Un restaurant gastronomique présente des caractéristiques semblables selon les définitions d’André Laurent, chef des cuisines de l’Hôtel Royal Monceau Paris ; de Laurent Plantier ; de Caroline Raymond, directrice marketing et communication du groupe Anne Sophie Pic ; ou encore de Charles De Saint-Vincent, PDG de Caviar Boutary : « Il doit raconter une histoire vraie, l’histoire d’un lieu, d’un plat, d’un chef, que les clients adhèrent ». On nous parle de magie, d’un voyage sensoriel, d’un cadeau, d’un univers, d’une expérience extraordinaire, moment d’exception qui inspire et se grave dans la mémoire. Comme le dit le chef de Hugo et Victor : « La difficulté est d’être à la hauteur du fantasme ». Ces mots ensorcelants justifieraient ainsi le millier d’euros à débourser pour un seul repas comme il peut l’être pour un seul sac à main.

La spécificité de ces maisons revient à leur notoriété qui n’existe que par leur nom, véritable marque de fabrique, comme les grandes maisons de couture ont le leur, à l’instar de Yves Saint Laurent, Chanel ou Christian Dior. Laurent Plantier cite Paul Bocuse, modèle de la maison Ducasse, comme le précurseur des chefs indépendants s’étant forgé une notoriété personnelle par son propre nom. Il faut pour ainsi dire se créer une identité pour devenir une marque patronymique, repère de valeurs, telle celle d’Anne Sophie Pic. Afin de montrer les points communs entre l’industrie du luxe et la haute gastronomie, chacune des maisons précédemment citées et entendues durant la conférence, a délivré le nom d’une marque les inspirant. Des sociétés du groupe LVMH au groupe Hermès pour la maison Pic inspirent ainsi les grands chefs et leur permettent à travers des créations uniques d’offrir, un bien de luxe presque inestimable.

Laurent André, à l’instar de ses condisciples intervenants, considère qu’il n’y a pas « de recette magique» pour que le développement d’un restaurant gastronomique soit réussi.
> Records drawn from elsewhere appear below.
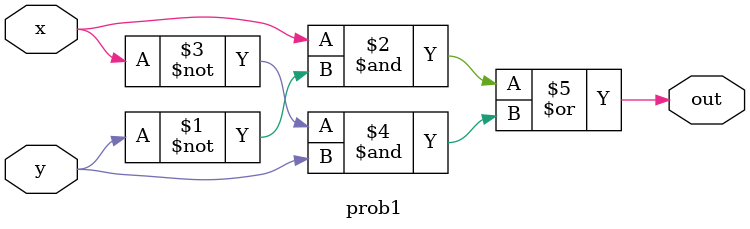
<source format=v>
module prob1 (input x, input y, output out);

  assign out = (x & ~y) | (~x & y);

endmodule
</source>
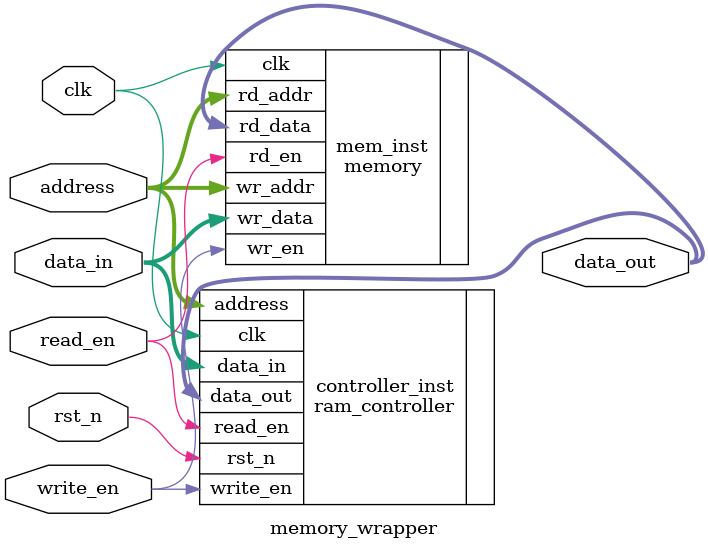
<source format=v>
module memory_wrapper (
    input clk,
    input rst_n,
    input [7:0] address,
    input [7:0] data_in,
    input read_en,
    input write_en,
    output reg [7:0] data_out
);

    // Instantiate the memory module
    memory mem_inst (
        .clk(clk),
        .wr_en(write_en),
        .wr_data(data_in),
        .wr_addr(address),
        .rd_en(read_en),
        .rd_addr(address),
        .rd_data(data_out)
    );

    // Instantiate the RAM controller module
    ram_controller controller_inst (
        .clk(clk),
        .rst_n(rst_n),
        .read_en(read_en),
        .write_en(write_en),
        .address(address),
        .data_in(data_in),
        .data_out(data_out)
    );

endmodule

</source>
Cependant, un argument commun ressort au fur et à mesure des discours de chacun: le rôle commercial détenu par le chef. « Il faut sortir de nos cuisines, car nous sommes le premier commercial de nos maisons » déclare Hugues Pouguet. D’où la nécessité absolue pour le Chef d’être présent, de se montrer. Pour cela, et selon Charles de Saint-Vincent, contrairement à l’industrie du luxe, la télévision est un excellent média, une des meilleures actions de relations publiques à la disposition des cuisiniers. Les Chefs Jean François Piège et Cyril Lignac, ne sont-ils pas passés par des émissions culinaires en vue de faire connaître leur signature ; cette reconnaissance nationale leur a permis de se développer malgré l’absence d’établissements triplement étoilés. En effet, par exemple, Jean-François Piège a abandonné récemment sa table au-dessus de Thoumieux pour créer son propre concept, plus libre « le très grand restaurant », établissement qu’il destine à classer rapidement trois étoiles.

On retiendra à travers les discours de ces personnalités que le lien primordial entre la gastronomie et le luxe est l’extraordinaire composition artisanale et artistique autour des produits, qui pour l’un sont comestibles et pour l’autre sont esthétiques. Le chef et le créateur sont tous deux de grands virtuoses en quête d’œuvres d’art.